Berlin / Union und SPD haben sich auf eine umfassende Geheimdienstreform geeinigt. Das bestätigten die Bundestagsabgeordneten Clemens Binninger (CDU) und Burkhard Lischka (SPD) dem rbb Inforadio. "Wichtig ist, dass wir den Satz der Kanzlerin `Ausspähen unter Freunde geht gar nicht`, endlich Realität werden lassen", sagte Lischka.

Das erfordert eine klare gesetzliche Regelung, die wir jetzt schaffen werden. Sowohl das Gesetz über den Bundesnachrichtendienst als auch das Gesetz zur parlamentarischen Kontrolle der Nachrichtendienste sollen demnach neu gefasst werden. Im BND-Gesetz soll dem Bundesnachrichtendienst die politische Spionage in europäischen Ländern und Institutionen der EU verboten werden.

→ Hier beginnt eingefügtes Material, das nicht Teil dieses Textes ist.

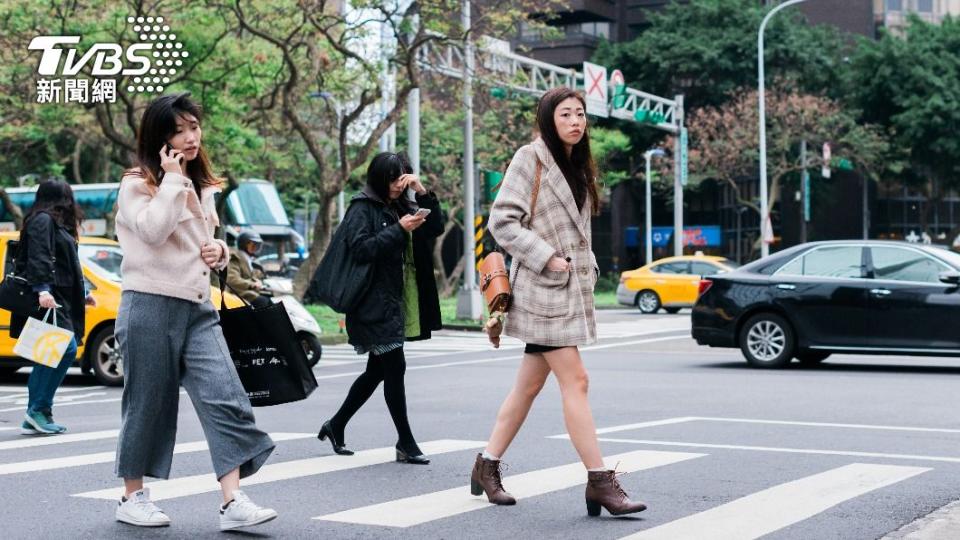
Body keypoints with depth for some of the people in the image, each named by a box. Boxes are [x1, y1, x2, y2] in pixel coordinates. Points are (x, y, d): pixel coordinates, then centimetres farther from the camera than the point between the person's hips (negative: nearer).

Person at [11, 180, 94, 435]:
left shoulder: (54, 223, 24)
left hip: (56, 301, 10)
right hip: (47, 300, -10)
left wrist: (81, 295, 34)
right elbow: (37, 258, -19)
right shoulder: (42, 221, -6)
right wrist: (42, 289, -30)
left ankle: (35, 417, 7)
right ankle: (38, 410, -15)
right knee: (66, 350, -17)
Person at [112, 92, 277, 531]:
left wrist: (219, 251, 7)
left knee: (225, 398, -10)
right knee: (147, 404, 3)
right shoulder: (137, 183, -3)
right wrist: (172, 178, -13)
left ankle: (233, 502, -14)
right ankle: (132, 497, 20)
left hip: (197, 308, 6)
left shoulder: (202, 186, 18)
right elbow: (153, 230, -21)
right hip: (150, 307, -6)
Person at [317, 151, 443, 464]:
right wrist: (399, 230, -20)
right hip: (375, 303, -8)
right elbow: (361, 248, -16)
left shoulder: (401, 207, 15)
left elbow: (435, 228, 11)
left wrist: (423, 193, -2)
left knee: (377, 371, 13)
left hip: (396, 303, 8)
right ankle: (406, 444, -1)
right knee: (395, 368, -7)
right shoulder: (363, 208, -7)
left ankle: (336, 426, 27)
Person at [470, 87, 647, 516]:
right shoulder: (530, 158, -8)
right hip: (542, 287, -8)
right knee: (575, 381, -10)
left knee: (530, 383, 11)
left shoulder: (578, 166, 15)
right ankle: (599, 482, -9)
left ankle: (487, 466, 22)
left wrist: (589, 269, 11)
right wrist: (548, 259, -18)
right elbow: (502, 221, -14)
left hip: (572, 288, 8)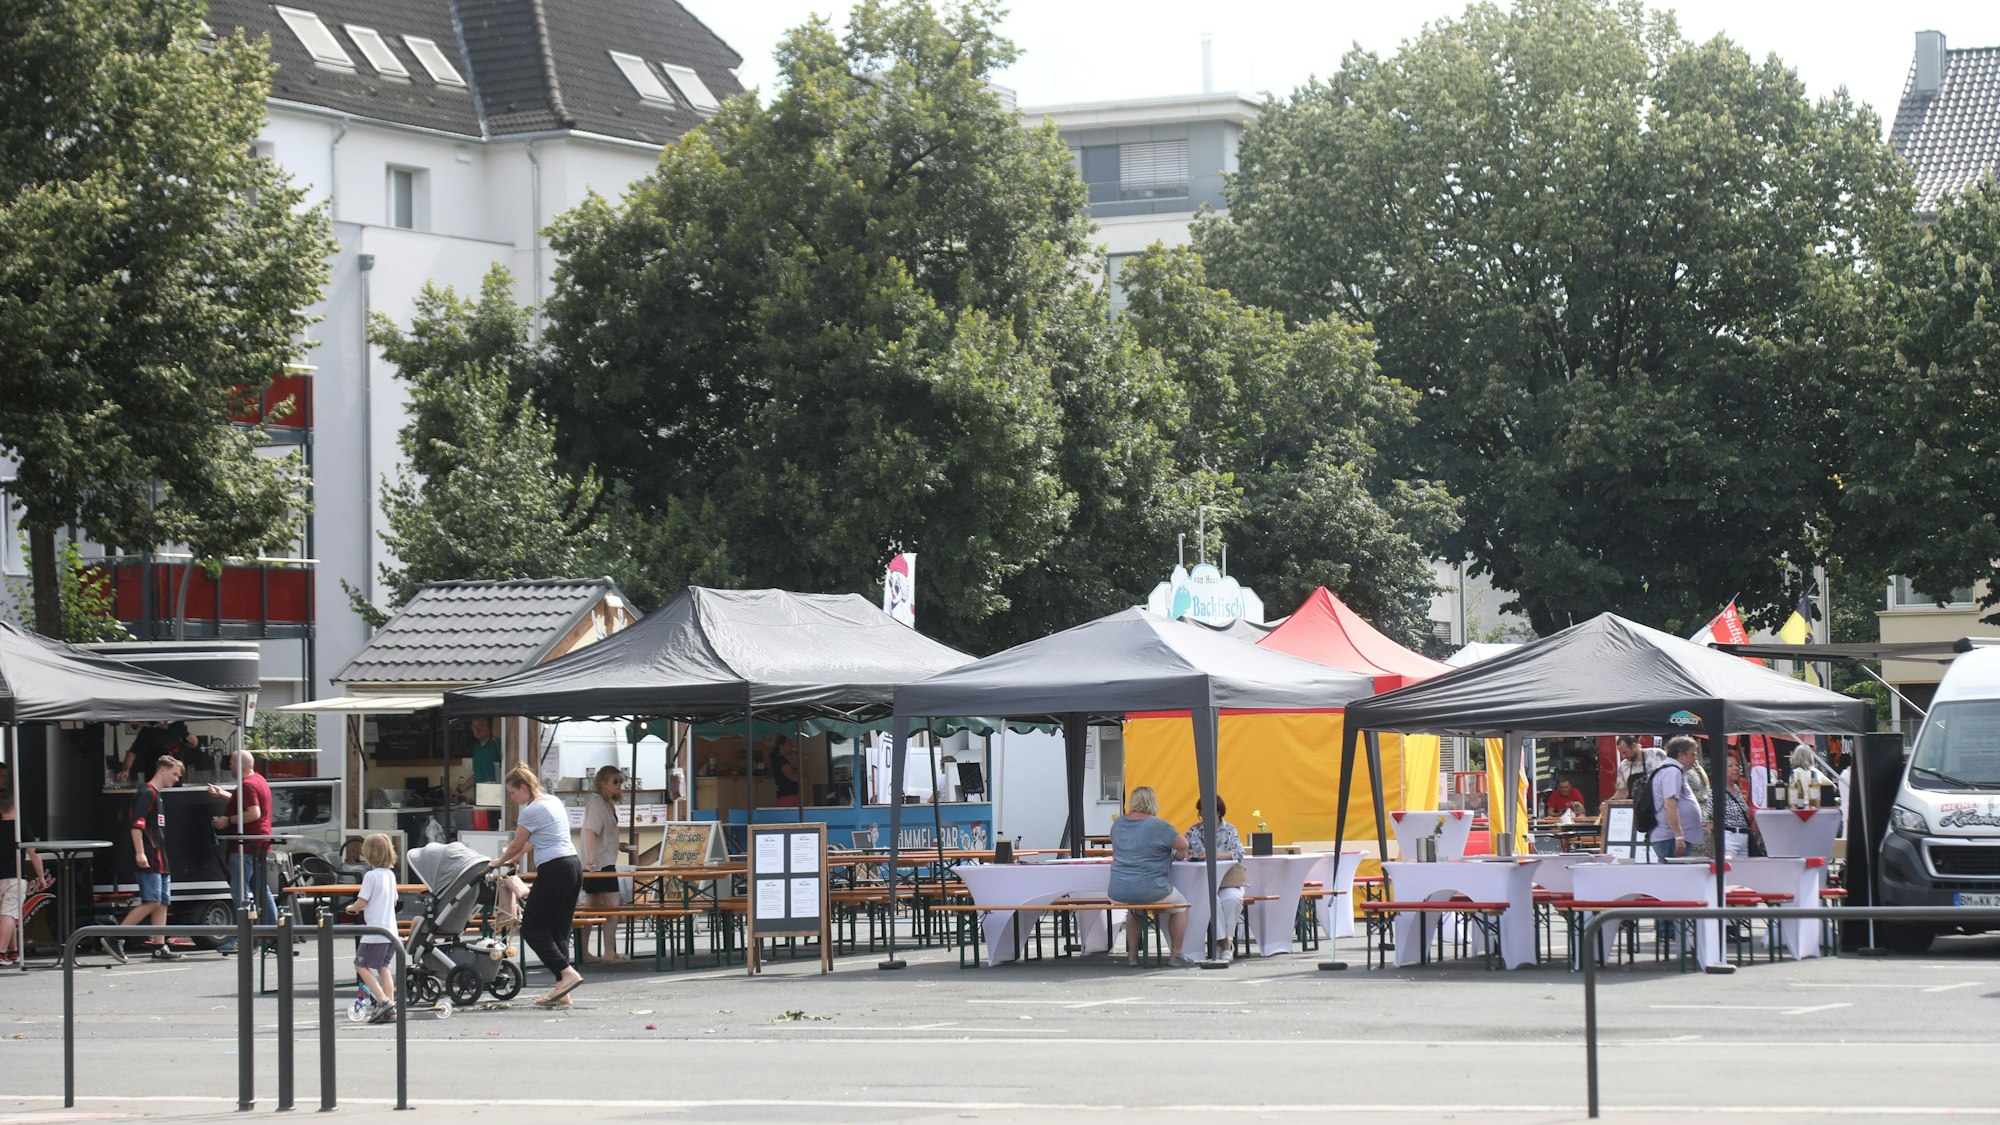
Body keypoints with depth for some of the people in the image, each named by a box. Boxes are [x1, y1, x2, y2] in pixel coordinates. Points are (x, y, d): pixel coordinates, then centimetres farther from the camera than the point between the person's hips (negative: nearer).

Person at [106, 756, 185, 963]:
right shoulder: (146, 793, -8)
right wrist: (139, 853, -24)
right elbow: (136, 824, -18)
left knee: (162, 903, 6)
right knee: (152, 902, -15)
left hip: (159, 860, 10)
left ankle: (160, 948, 5)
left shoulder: (157, 796, 22)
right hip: (148, 861, -10)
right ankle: (115, 939, -13)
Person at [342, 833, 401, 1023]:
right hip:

Wir werden sicher europäische Regierungen und Institutionen schützen,, so Binninger gegenüber dem rbb. In den vergangenen Wochen war bekannt geworden, dass der BND zumindest bis Oktober 2013 diplomatische und Regierungseinrichtungen befreundeter EU-Staaten teilweise ausspioniert hatte. Das Abhören von Telefonen, Mitlesen von E-Mails oder Ausspähen von Computern wäre in Zukunft nur noch in begründeten Ausnahmefällen erlaubt.

Das heißt, dass eine entsprechende Telekommunikationsüberwachung nur möglich ist, wenn es einen Terrorismusverdacht gibt, wenn es um organisierte Kriminalität geht oder wenn Rüstungsembargos umgangen werden sollen", so Lischka. Die G-10-Kommission des Bundestages, die Abhörmaßnahmen bei Deutschen in jedem Einzelfall genehmigen muss, soll das nach der Reform jederzeit überprüfen dürfen. Und EU-Bürger sollen einen ähnlichen Schutz vor Überwachung durch den BND bekommen wie Deutsche.

Ein besonderer Schutz für US-Einrichtungen ist in dem neuen BND-Gesetz nicht vorgesehen. Allerdings soll der Bundesnachrichtendienst zusätzlich verpflichtet werden, seine Beobachtungsziele ausschließlich nach dem Auftragsprofil der Bundesregierung auszurichten, was das Ausspähen von Einrichtungen der USA ausschließen würde. Das neue Gesetz soll darüber hinaus ein Verbot der Wirtschaftsspionage enthalten: Das Ausspähen von Unternehmen, um Wettbewerbsvorteile für die deutsche Wirtschaft zu erzielen, wäre damit generell gesetzlich untersagt. Jede Maßnahme der strategischen Fernmeldeaufklärung des BND müsse künftig vom BND-Präsidenten selbst angeordnet und vom Kanzleramt genehmigt werden. "Der Bundesnachrichtendienst hat offensichtlich in den vergangenen Monaten nicht gewusst, was der Bundesnachrichtendienst macht", so Lischka. Als zweites Element soll die parlamentarische Kontrolle der Geheimdienste auf eine neue Basis gestellt werden: Der Bundestag soll einen ständigen Bevollmächtigten, eine Art Geheimdienst-Beauftragten, bekommen, der dem Parlamentarischen Kontrollgremium (PKGr) unterstellt sein soll. Mit bis zu 14 zusätzlichen Mitarbeitern in voraussichtlich vier neuen Referaten der Bundestagsverwaltung soll laut rbb die parlamentarische Geheimdienstkontrolle auch personell besser aufgestellt werden. Die Mittel dafür sind bereits im Haushalt für das kommende Jahr eingeplant. Beide Gesetzentwürfe sollen im Januar in den Bundestag eingebracht und bis zum Sommer 2016 beschlossen werden.